## Task description
Reproduce the data below without changing a character, omitting the pictures.

## Data to use
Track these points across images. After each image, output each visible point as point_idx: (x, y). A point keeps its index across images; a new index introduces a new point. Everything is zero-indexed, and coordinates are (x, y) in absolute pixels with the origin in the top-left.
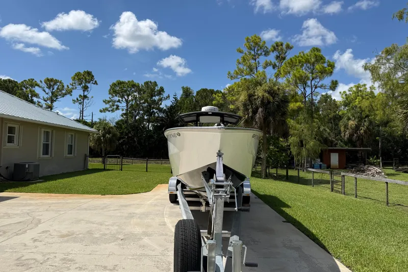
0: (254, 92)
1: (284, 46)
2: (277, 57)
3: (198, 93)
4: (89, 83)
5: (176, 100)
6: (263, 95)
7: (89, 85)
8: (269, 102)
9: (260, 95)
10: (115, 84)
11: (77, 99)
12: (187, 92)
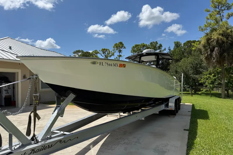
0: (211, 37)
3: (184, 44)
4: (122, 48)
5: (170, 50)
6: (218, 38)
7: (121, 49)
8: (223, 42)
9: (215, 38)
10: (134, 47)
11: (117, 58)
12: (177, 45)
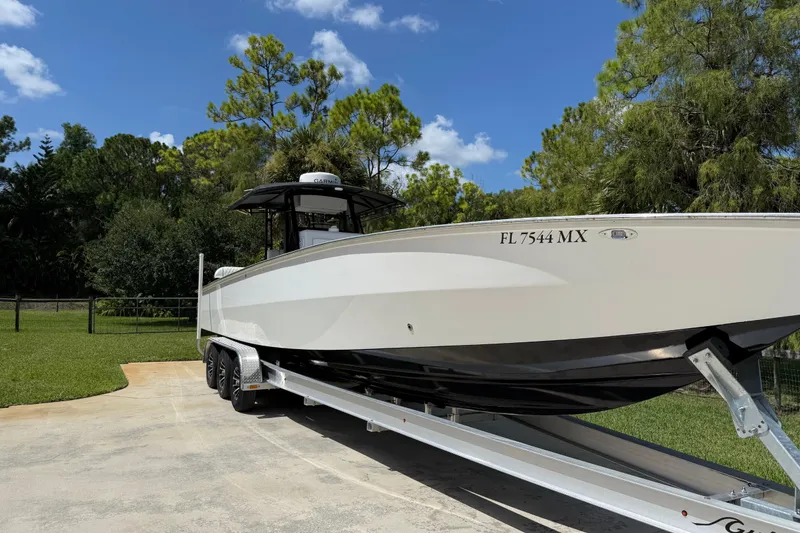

## Problem solution
Track these points across images. After each image, output each visible point as point_idx: (x, y). A point keeps its index across images; a new index introduces a new point. Everything is zero-indexed, and coordinates are (x, y) in absolute pixels with the origin in the top-left.
0: (254, 92)
1: (284, 46)
2: (277, 57)
3: (198, 93)
4: (89, 83)
5: (176, 100)
6: (263, 95)
7: (89, 85)
8: (269, 102)
9: (260, 95)
10: (115, 84)
11: (77, 99)
12: (187, 92)
0: (211, 37)
3: (184, 44)
4: (122, 48)
5: (170, 50)
6: (218, 38)
7: (121, 49)
8: (223, 42)
9: (215, 38)
10: (134, 47)
11: (117, 58)
12: (177, 45)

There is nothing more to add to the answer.